## TASK STATEMENT
Turn the data, from its start through the line containing "Гигант с нежной душой: как", into a numbered list, leaving out blank lines and pictures.

(Records taken from a dataset)
========================================================================
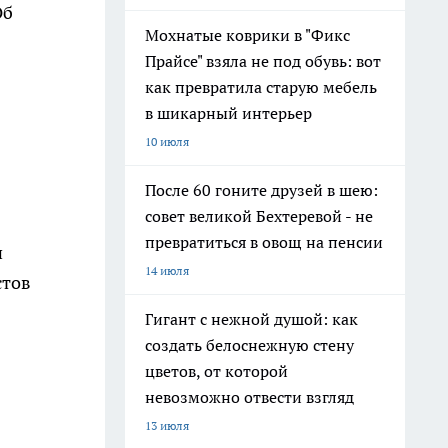
Об
Мохнатые коврики в "Фикс
Прайсе" взяла не под обувь: вот
как превратила старую мебель
в шикарный интерьер
10 июля
После 60 гоните друзей в шею:
совет великой Бехтеревой - не
превратиться в овощ на пенсии
и
14 июля
стов
Гигант с нежной душой: как
создать белоснежную стену
цветов, от которой
невозможно отвести взгляд
13 июля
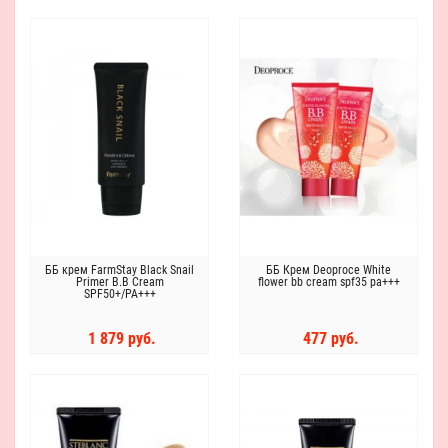
ББ крем FarmStay Black Snail
ББ Крем Deoproce White
Primer B.B Cream
flower bb cream spf35 pa+++
SPF50+/PA+++
1 879 руб.
477 руб.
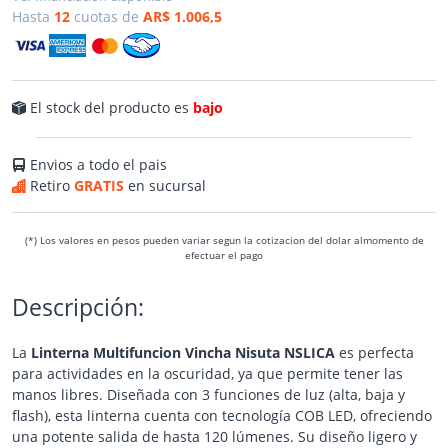
Hasta
12
cuotas de
AR$ 1.006,5
El stock del producto es
bajo
Envios a todo el pais
Retiro
GRATIS
en sucursal
(*) Los valores en pesos pueden variar segun la cotizacion del dolar almomento de
efectuar el pago
Descripción:
La
Linterna Multifuncion Vincha Nisuta NSLICA
es perfecta
para actividades en la oscuridad, ya que permite tener las
manos libres. Diseñada con 3 funciones de luz (alta, baja y
flash), esta linterna cuenta con tecnología COB LED, ofreciendo
una potente salida de hasta 120 lúmenes. Su diseño ligero y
========================================================================
## RESPONSE
1. Об
2. Мохнатые коврики в "Фикс
3. Прайсе" взяла не под обувь: вот
4. как превратила старую мебель
5. в шикарный интерьер
6. 10 июля
7. После 60 гоните друзей в шею:
8. совет великой Бехтеревой - не
9. превратиться в овощ на пенсии
10. и
11. 14 июля
12. стов
13. Гигант с нежной душой: как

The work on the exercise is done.